Machine Learning 101 : Why, What and How?

In this explainer, we focus on a high-level view of Machine Learning as a field and set of technologies. We explore why there is been an explosion in Machine Learning, how we already use machine learning in our everyday lives, and how it will help us push the frontiers in engineering and science. We then explore:

what machine learning is and how there are different classes of learning based on the task required. we explore the key idea of generalisation as our understanding of "intelligence". we look at different considerations we need to take when choosing which machine learning algorithms we might use in our machine learning for flow. Big data, sparse data, a large number of inputs or outputs or the amount of trust needed in the answer. Finally, I present a few personal thoughts on how machine learning should be learnt.

This lecture is intended to be a presentation, with me as a talking head!
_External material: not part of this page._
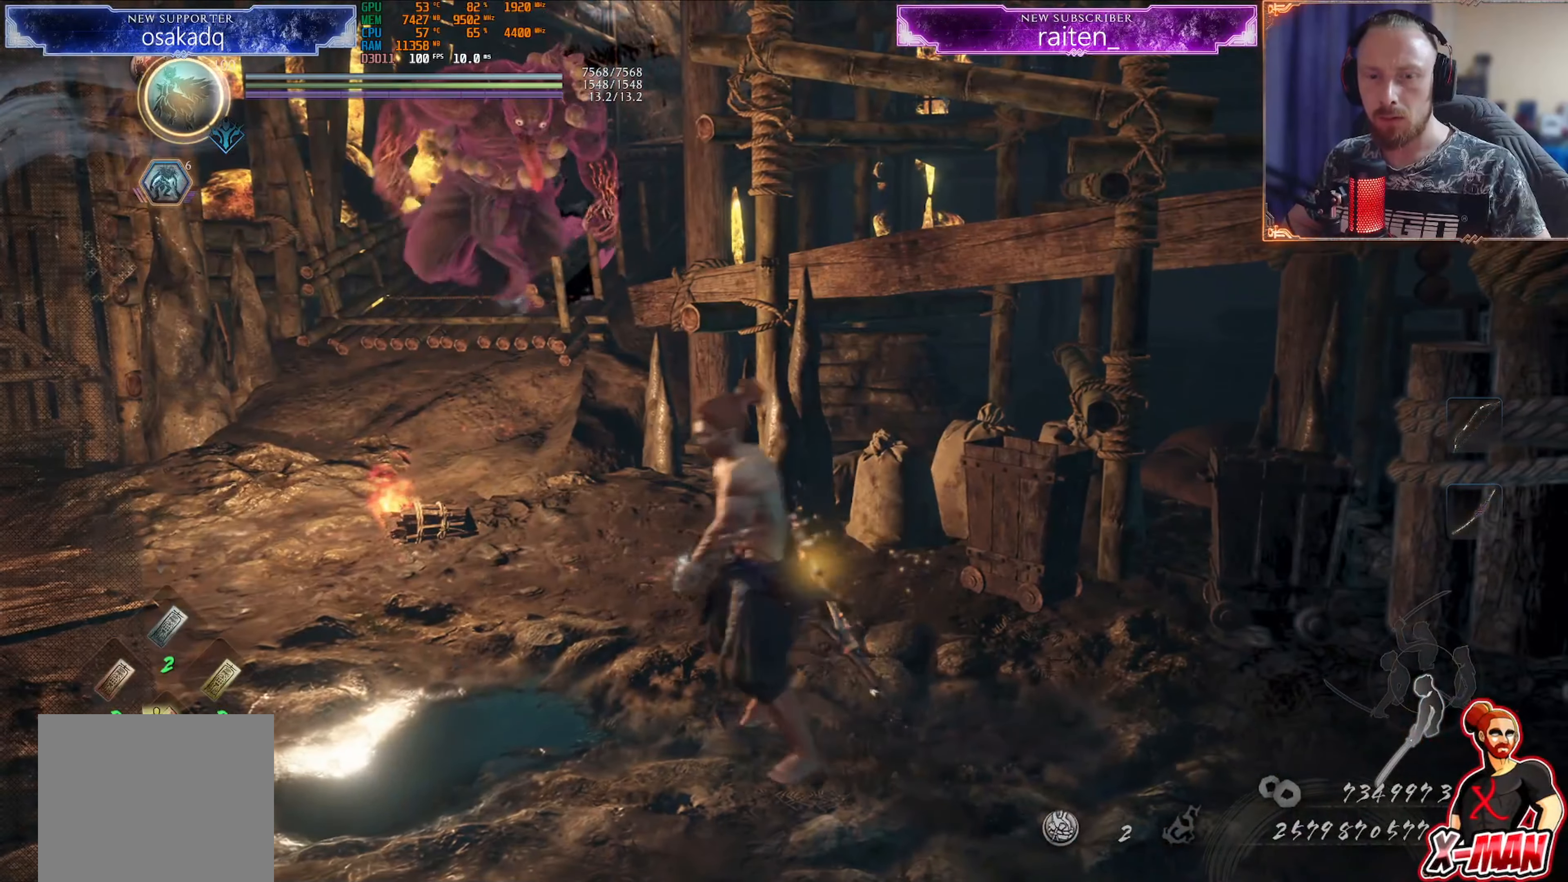
{"buttons": [], "left_stick": "down-right", "right_stick": "center", "events": [[117, "left_stick", "down-right"]]}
Below are a set of summary notes for reference.

Why Machine Learning?

The world has been witnessing an explosion in data generation, with the amount of data increasing by 50 folds between 2010 and 2020, and the total amount estimated to be around 44 ZB today. This phenomenon has been driven by several factors, including the availability of cheap data storage, the power of modern computing devices, and the proliferation of data-generating devices, ranging from sensors to remote systems. In this context, Machine Learning (ML) has emerged as a crucial field for extracting value, insights, and intelligence from this vast pool of information. By finding patterns in data, ML can enable us to analyze and understand complex phenomena, such as user behaviour, consumer preferences, market trends, disease outbreaks, and climate change. Therefore, the growing need for ML is aligned with the need for businesses, governments, and individuals to make sense of this exponential growth of data, and leverage it for innovation, productivity, and social impact.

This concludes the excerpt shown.